Why you shouldn’t just put your money in a savings account..


I’m stuck on I-95 currently, it’s Easter time, and I haven’t written an article yet for medium.com or LinkedIn today. So here it goes!

Today, my family went Easter egg hunting. Even though we are all practically adults now in the family we didn’t care. Game on.. So we scavenged as many eggs as we can. At the end of the battle, yours truly received 10 dollars(1 single in each of 10 eggs). Now if you’re a college student, you know how much of a difference 10 dollars can make. Here’s the thing though. It’s now sitting in my wallet, wondering what to do with it. Save it? Spend it? I knew that perhaps I might eat out this week but I already have a budget for that. So I knew if anything, I should be saving this money but not just let it sit in a savings account but for it to be invested.

For about 9 months I’ve been invested in stocks. And I find it very interesting how compound interest works. The major details of it can really bore me but the basic idea fascinates me. For all of you don’t know what compound interest is, it’s simply interest that keeps accumulating and accumulating. So 2 goes to 4 and then 4 goes to 8. It doesn’t double like that so easily, but the money adds up.

What I really don’t get is, how are people so stupid with their money? I see people always buying bling, materials, and possessions they simply don’t need. The only reason I truly accept an iPhone is because it unlocks so much that I can do when I don’t have my computer on me or if I’m on the go and want to listen to an audiobook I can. People make it to complicated when it comes to the materials they own. I don’t see the point of it.

With this said though, a ton of people who are “saving” are actually “losing” because after inflation and taxes, whatever money that sits in your bank account ends up being worth less than whatever it originally worth. So what should people do? I know a lot of people might not take my advice or thoughts credible being a 20 year old still in college but it’s also not that hard to read what has worked for other people along with other things I ended up trying and making money with.
*****
**What needs to be done**
Please read the post about savings accounts above and say how long the writer has been invested in stocks.

**Recorded information**
*****
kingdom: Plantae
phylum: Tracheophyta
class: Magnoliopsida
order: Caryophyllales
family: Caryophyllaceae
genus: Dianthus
*****
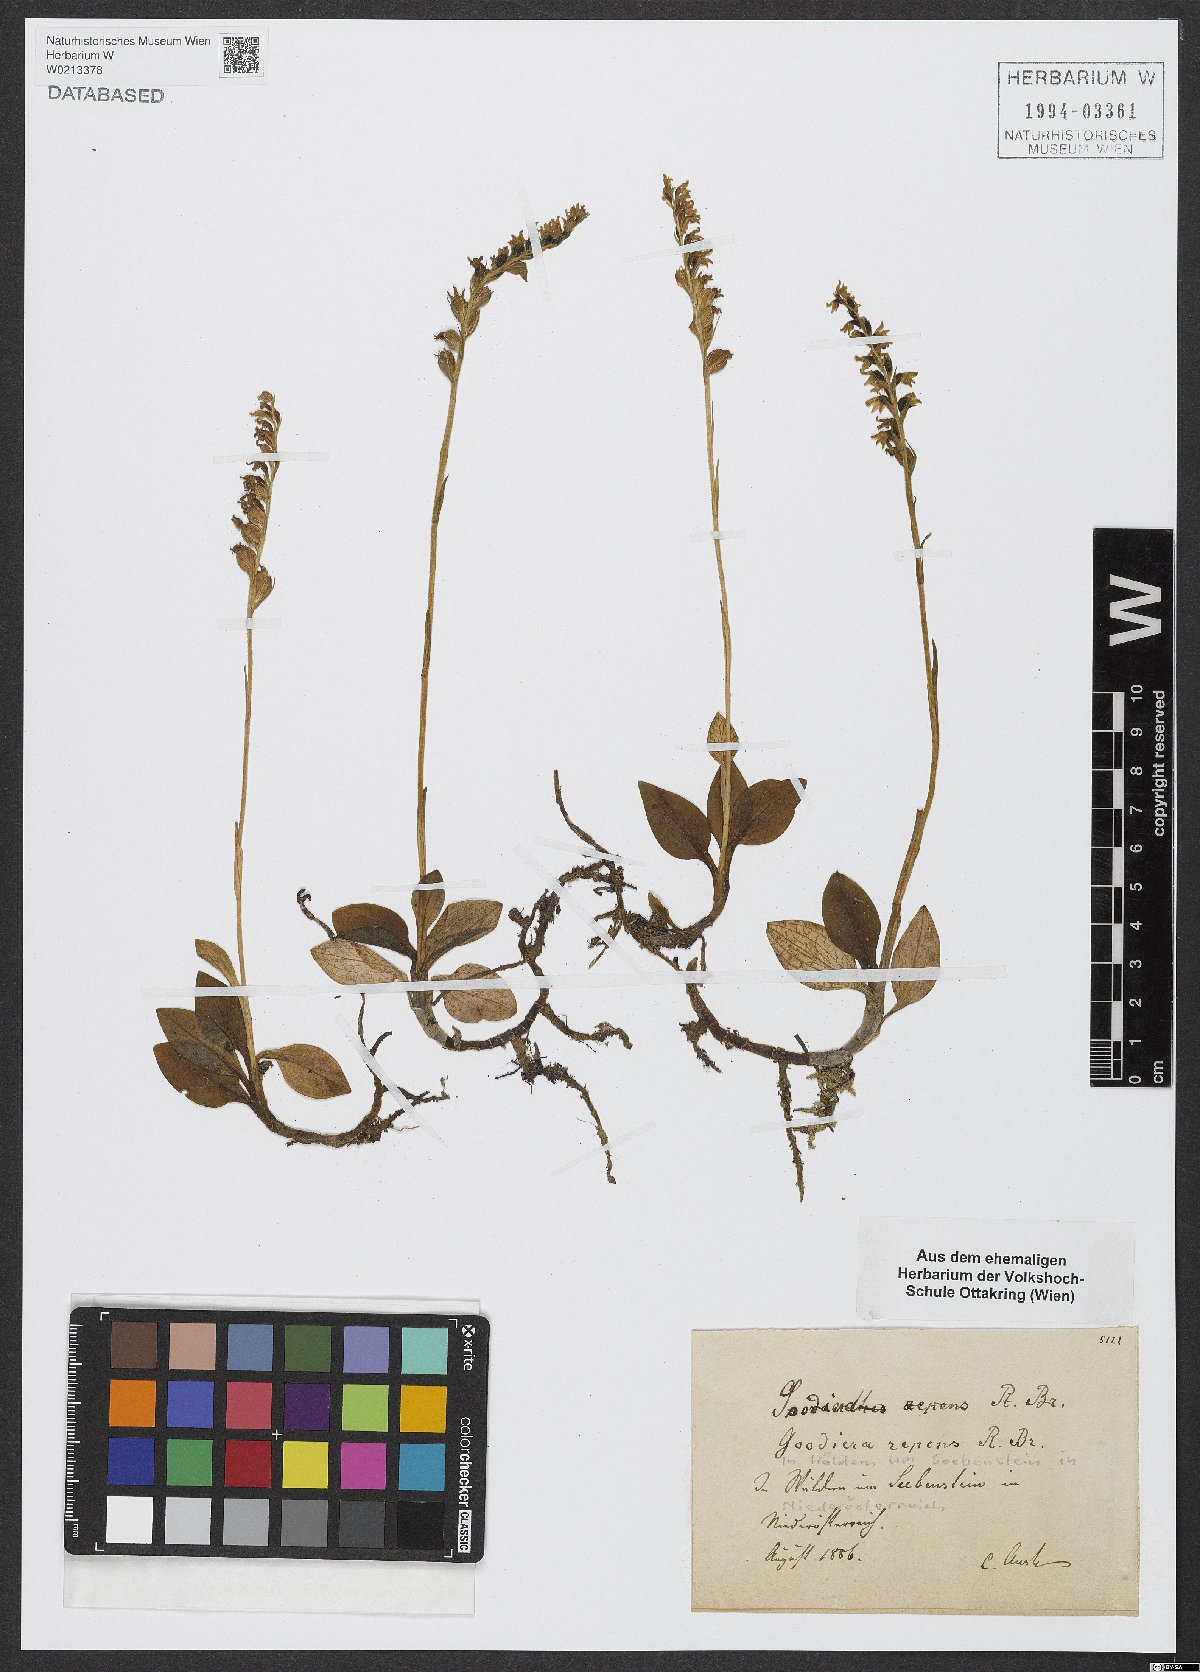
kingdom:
*****
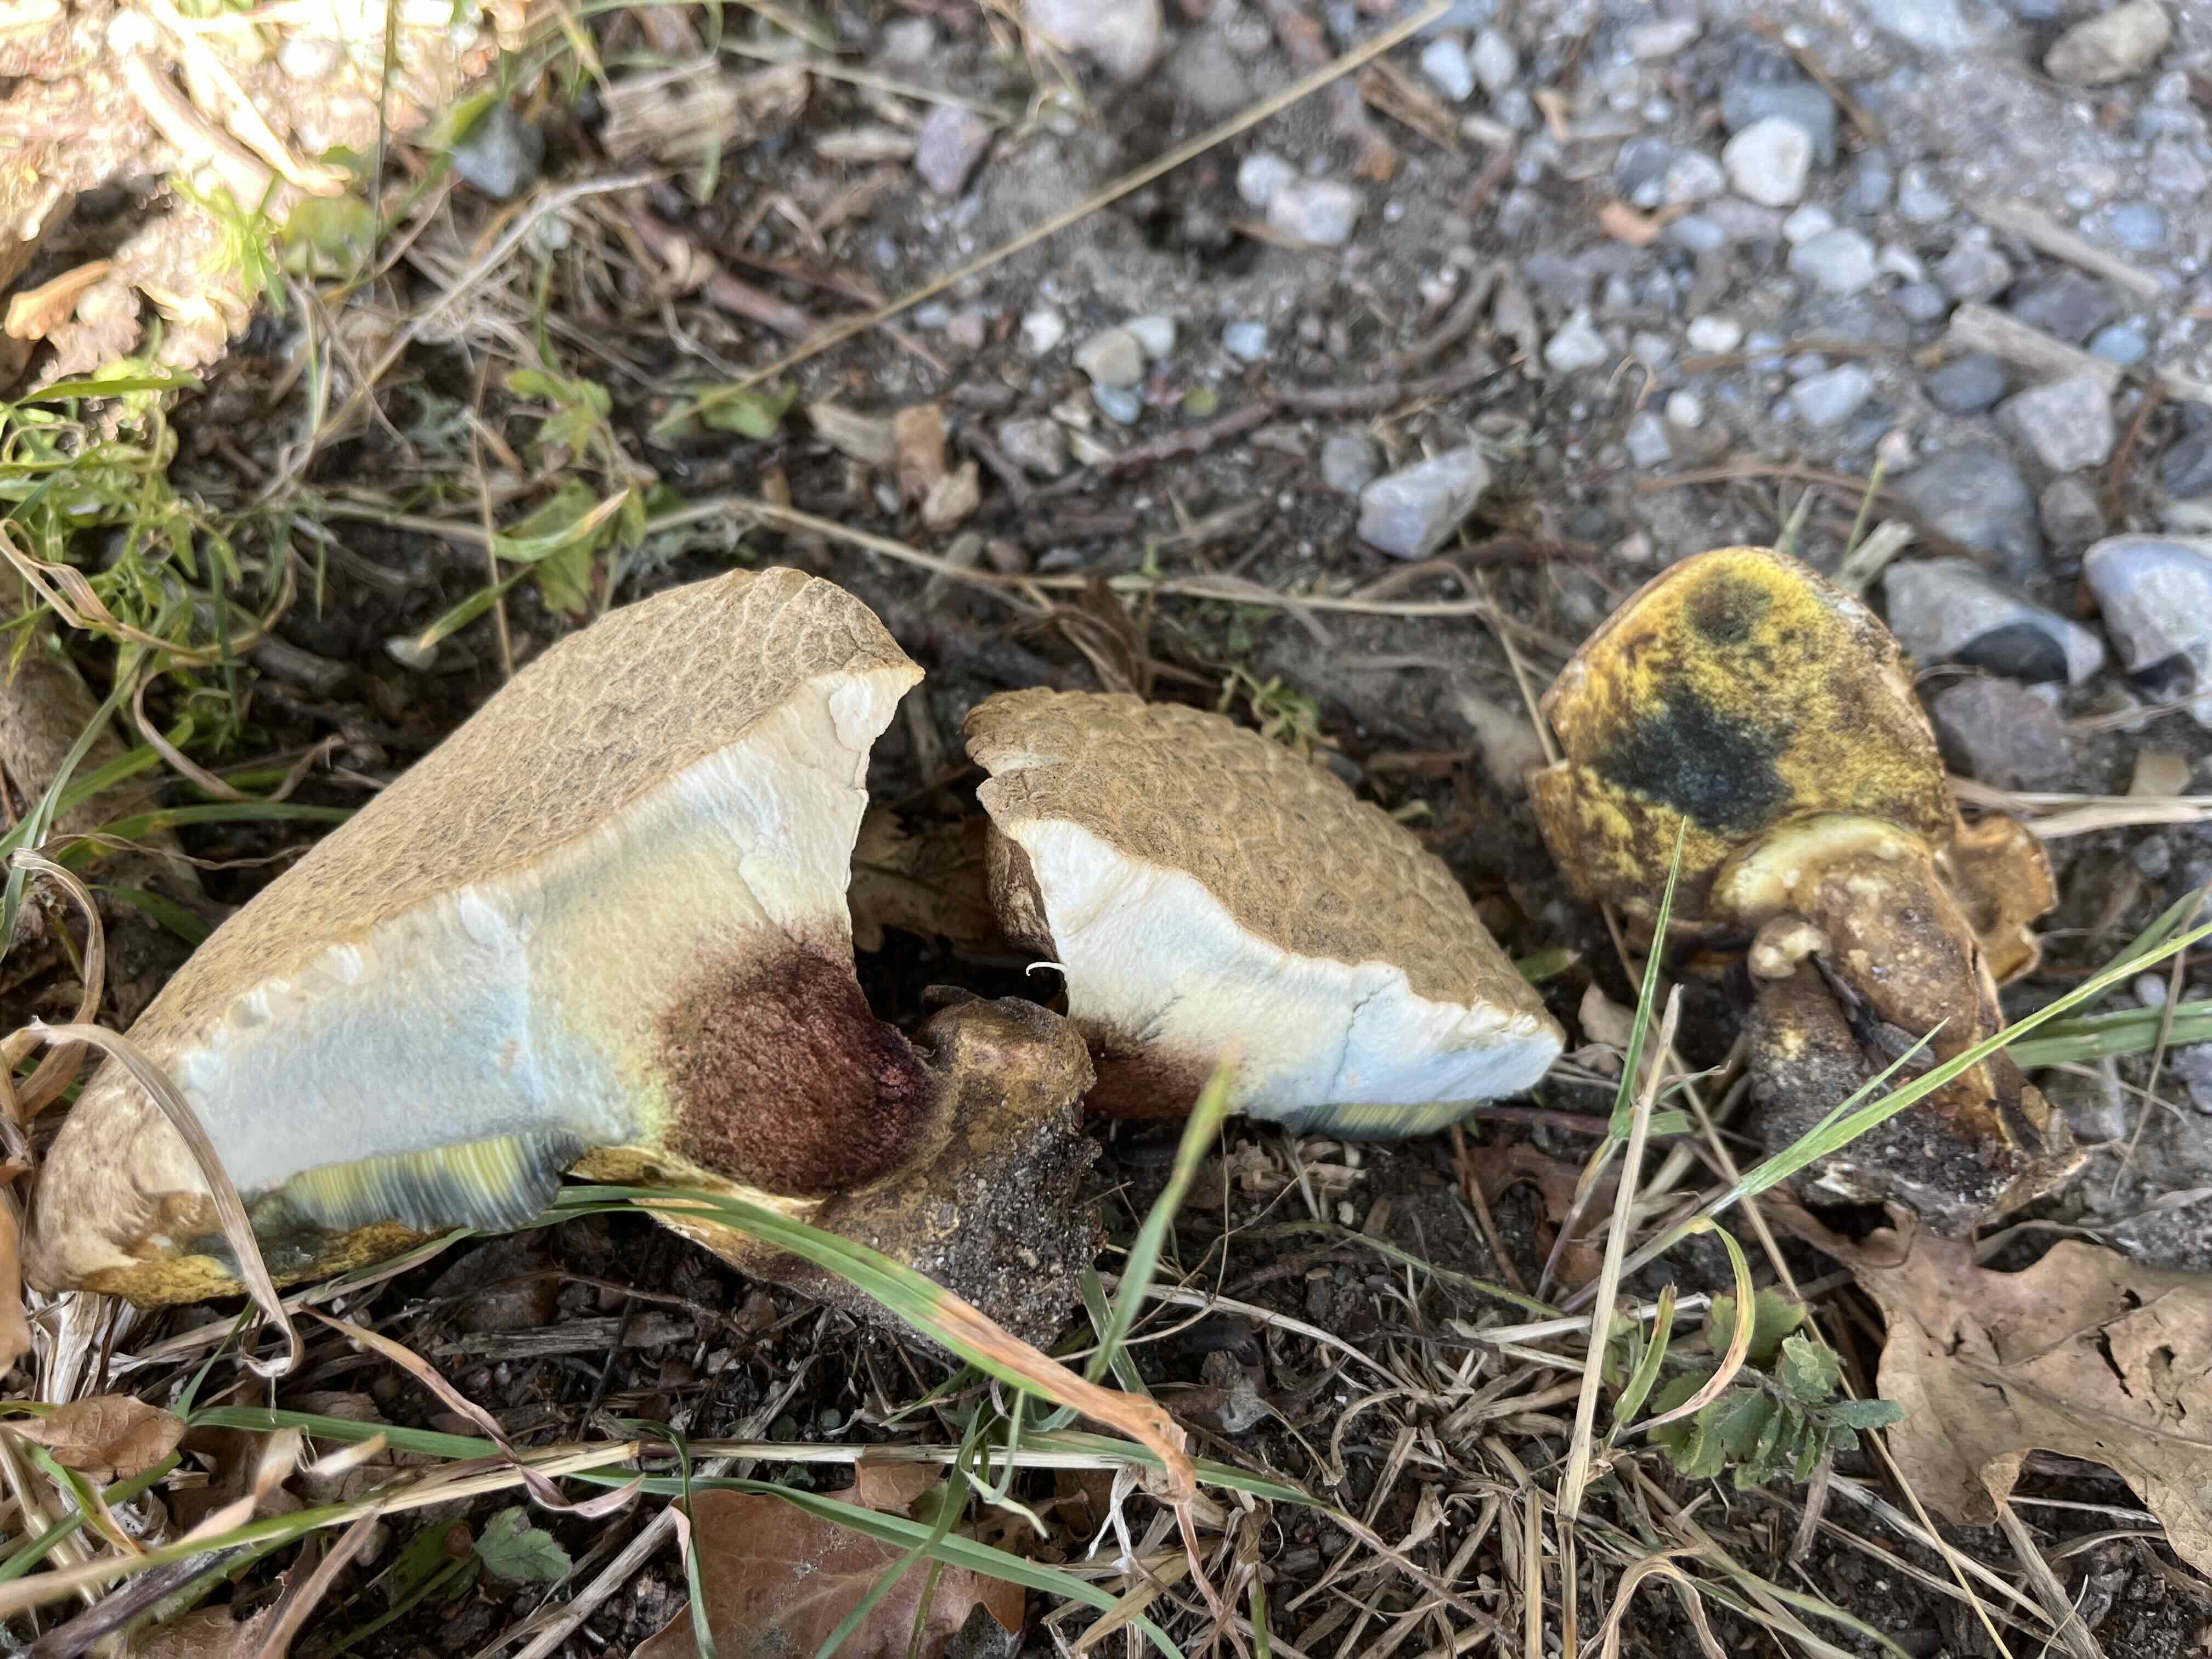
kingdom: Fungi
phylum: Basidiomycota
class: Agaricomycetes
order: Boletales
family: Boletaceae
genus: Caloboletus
*****
**Solution for this task**
About 9 months.